(Machine-readable hardware designs)
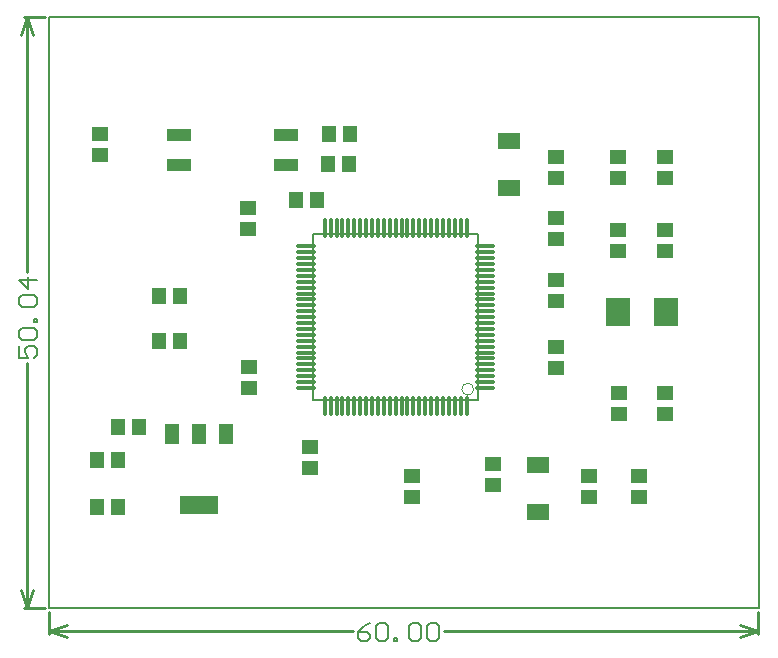
<source format=gtp>
G04*
G04 #@! TF.GenerationSoftware,Altium Limited,Altium Designer,20.0.13 (296)*
G04*
G04 Layer_Color=8421504*
%FSLAX24Y24*%
%MOIN*%
G70*
G01*
G75*
%ADD14C,0.0100*%
%ADD17C,0.0080*%
%ADD18C,0.0060*%
%ADD19C,0.0039*%
%ADD20R,0.0472X0.0709*%
%ADD21R,0.1260X0.0630*%
%ADD22R,0.0787X0.0945*%
%ADD23R,0.0579X0.0457*%
%ADD24R,0.0457X0.0579*%
%ADD25R,0.0748X0.0583*%
%ADD26O,0.0709X0.0110*%
%ADD27O,0.0110X0.0709*%
%ADD28R,0.0787X0.0394*%
D14*
X23622Y-850D02*
Y-140D01*
X0Y-850D02*
Y-140D01*
X13161Y-750D02*
X23622D01*
X0D02*
X10141D01*
X23022Y-550D02*
X23622Y-750D01*
X23022Y-950D02*
X23622Y-750D01*
X0D02*
X600Y-950D01*
X0Y-750D02*
X600Y-550D01*
X-850Y19700D02*
X-140D01*
X-850Y-0D02*
X-140D01*
X-750Y11200D02*
Y19700D01*
Y-0D02*
Y8180D01*
X-950Y19100D02*
X-750Y19700D01*
X-550Y19100D01*
X-750Y-0D02*
X-550Y600D01*
X-950D02*
X-750Y-0D01*
D17*
X23650Y18144D02*
Y19700D01*
X0D02*
X23650D01*
Y-0D02*
Y18144D01*
X0Y-0D02*
X23622D01*
X0D02*
Y19700D01*
X14306Y6944D02*
Y12456D01*
X8794Y6944D02*
Y12456D01*
Y6944D02*
X14306D01*
X8794Y12456D02*
X14306D01*
D18*
X10701Y-510D02*
X10501Y-610D01*
X10301Y-810D01*
Y-1010D01*
X10401Y-1110D01*
X10601D01*
X10701Y-1010D01*
Y-910D01*
X10601Y-810D01*
X10301D01*
X10901Y-610D02*
X11001Y-510D01*
X11201D01*
X11301Y-610D01*
Y-1010D01*
X11201Y-1110D01*
X11001D01*
X10901Y-1010D01*
Y-610D01*
X11501Y-1110D02*
Y-1010D01*
X11601D01*
Y-1110D01*
X11501D01*
X12001Y-610D02*
X12101Y-510D01*
X12301D01*
X12401Y-610D01*
Y-1010D01*
X12301Y-1110D01*
X12101D01*
X12001Y-1010D01*
Y-610D01*
X12601D02*
X12701Y-510D01*
X12901D01*
X13001Y-610D01*
Y-1010D01*
X12901Y-1110D01*
X12701D01*
X12601Y-1010D01*
Y-610D01*
X-990Y8740D02*
Y8340D01*
X-690D01*
X-790Y8540D01*
Y8640D01*
X-690Y8740D01*
X-490D01*
X-390Y8640D01*
Y8440D01*
X-490Y8340D01*
X-890Y8940D02*
X-990Y9040D01*
Y9240D01*
X-890Y9340D01*
X-490D01*
X-390Y9240D01*
Y9040D01*
X-490Y8940D01*
X-890D01*
X-390Y9540D02*
X-490D01*
Y9640D01*
X-390D01*
Y9540D01*
X-890Y10040D02*
X-990Y10140D01*
Y10340D01*
X-890Y10440D01*
X-490D01*
X-390Y10340D01*
Y10140D01*
X-490Y10040D01*
X-890D01*
X-390Y10940D02*
X-990D01*
X-690Y10640D01*
Y11040D01*
D19*
X14148Y7298D02*
G03*
X14148Y7298I-197J0D01*
G01*
D20*
X5890Y5799D02*
D03*
X4984D02*
D03*
X4079D02*
D03*
D21*
X4984Y3437D02*
D03*
D22*
X18975Y9878D02*
D03*
X20550D02*
D03*
D23*
X1693Y15112D02*
D03*
Y15812D02*
D03*
X6650Y8051D02*
D03*
Y7350D02*
D03*
X16900Y10250D02*
D03*
Y10951D02*
D03*
Y8011D02*
D03*
Y8711D02*
D03*
X19000Y7173D02*
D03*
Y6472D02*
D03*
X20536Y6483D02*
D03*
Y7184D02*
D03*
X18950Y11918D02*
D03*
Y12619D02*
D03*
X20536Y11899D02*
D03*
Y12600D02*
D03*
X16900Y13001D02*
D03*
Y12300D02*
D03*
Y14328D02*
D03*
Y15028D02*
D03*
X18950Y15028D02*
D03*
Y14328D02*
D03*
X20536Y14328D02*
D03*
Y15028D02*
D03*
X19659Y3690D02*
D03*
Y4391D02*
D03*
X17983Y3690D02*
D03*
Y4391D02*
D03*
X14800Y4106D02*
D03*
Y4806D02*
D03*
X8699Y5385D02*
D03*
Y4684D02*
D03*
X12100Y4400D02*
D03*
Y3699D02*
D03*
X6645Y12650D02*
D03*
Y13350D02*
D03*
D24*
X4351Y10397D02*
D03*
X3650D02*
D03*
Y8913D02*
D03*
X4351D02*
D03*
X9332Y15804D02*
D03*
X10032D02*
D03*
X9309Y14792D02*
D03*
X10010D02*
D03*
X8214Y13600D02*
D03*
X8915D02*
D03*
X2308Y6026D02*
D03*
X3009D02*
D03*
X2300Y4950D02*
D03*
X1599D02*
D03*
X2300Y3365D02*
D03*
X1599D02*
D03*
D25*
X15319Y13997D02*
D03*
Y15571D02*
D03*
X16292Y4787D02*
D03*
Y3213D02*
D03*
D26*
X14522Y7338D02*
D03*
Y7535D02*
D03*
Y7732D02*
D03*
Y7928D02*
D03*
Y8125D02*
D03*
Y8322D02*
D03*
Y8519D02*
D03*
Y8716D02*
D03*
Y8913D02*
D03*
Y9109D02*
D03*
Y9306D02*
D03*
Y9503D02*
D03*
Y9700D02*
D03*
Y9897D02*
D03*
Y10094D02*
D03*
Y10291D02*
D03*
Y10487D02*
D03*
Y10684D02*
D03*
Y10881D02*
D03*
Y11078D02*
D03*
Y11275D02*
D03*
Y11472D02*
D03*
Y11669D02*
D03*
Y11865D02*
D03*
Y12062D02*
D03*
X8578D02*
D03*
Y11865D02*
D03*
Y11669D02*
D03*
Y11472D02*
D03*
Y11275D02*
D03*
Y11078D02*
D03*
Y10881D02*
D03*
Y10684D02*
D03*
Y10487D02*
D03*
Y10291D02*
D03*
Y10094D02*
D03*
Y9897D02*
D03*
Y9700D02*
D03*
Y9503D02*
D03*
Y9306D02*
D03*
Y9109D02*
D03*
Y8913D02*
D03*
Y8716D02*
D03*
Y8519D02*
D03*
Y8322D02*
D03*
Y8125D02*
D03*
Y7928D02*
D03*
Y7732D02*
D03*
Y7535D02*
D03*
Y7338D02*
D03*
D27*
X13912Y12672D02*
D03*
X13715D02*
D03*
X13519D02*
D03*
X13322D02*
D03*
X13125D02*
D03*
X12928D02*
D03*
X12731D02*
D03*
X12534D02*
D03*
X12337D02*
D03*
X12141D02*
D03*
X11944D02*
D03*
X11747D02*
D03*
X11550D02*
D03*
X11353D02*
D03*
X11156D02*
D03*
X10959D02*
D03*
X10763D02*
D03*
X10566D02*
D03*
X10369D02*
D03*
X10172D02*
D03*
X9975D02*
D03*
X9778D02*
D03*
X9582D02*
D03*
X9385D02*
D03*
X9188D02*
D03*
Y6728D02*
D03*
X9385D02*
D03*
X9582D02*
D03*
X9778D02*
D03*
X9975D02*
D03*
X10172D02*
D03*
X10369D02*
D03*
X10566D02*
D03*
X10763D02*
D03*
X10959D02*
D03*
X11156D02*
D03*
X11353D02*
D03*
X11550D02*
D03*
X11747D02*
D03*
X11944D02*
D03*
X12141D02*
D03*
X12337D02*
D03*
X12534D02*
D03*
X12731D02*
D03*
X12928D02*
D03*
X13125D02*
D03*
X13322D02*
D03*
X13519D02*
D03*
X13715D02*
D03*
X13912D02*
D03*
D28*
X4341Y14780D02*
D03*
Y15780D02*
D03*
X7884D02*
D03*
Y14780D02*
D03*
M02*

</source>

** Assigned task **
After dropping the pictures, reproduce exactly the lines from the first line of the entries through the line containing "X0Y-750D02*", both included.

** Output of the exercise **
<source format=gtp>
G04*
G04 #@! TF.GenerationSoftware,Altium Limited,Altium Designer,20.0.13 (296)*
G04*
G04 Layer_Color=8421504*
%FSLAX24Y24*%
%MOIN*%
G70*
G01*
G75*
%ADD14C,0.0100*%
%ADD17C,0.0080*%
%ADD18C,0.0060*%
%ADD19C,0.0039*%
%ADD20R,0.0472X0.0709*%
%ADD21R,0.1260X0.0630*%
%ADD22R,0.0787X0.0945*%
%ADD23R,0.0579X0.0457*%
%ADD24R,0.0457X0.0579*%
%ADD25R,0.0748X0.0583*%
%ADD26O,0.0709X0.0110*%
%ADD27O,0.0110X0.0709*%
%ADD28R,0.0787X0.0394*%
D14*
X23622Y-850D02*
Y-140D01*
X0Y-850D02*
Y-140D01*
X13161Y-750D02*
X23622D01*
X0D02*
X10141D01*
X23022Y-550D02*
X23622Y-750D01*
X23022Y-950D02*
X23622Y-750D01*
X0D02*
X600Y-950D01*
X0Y-750D02*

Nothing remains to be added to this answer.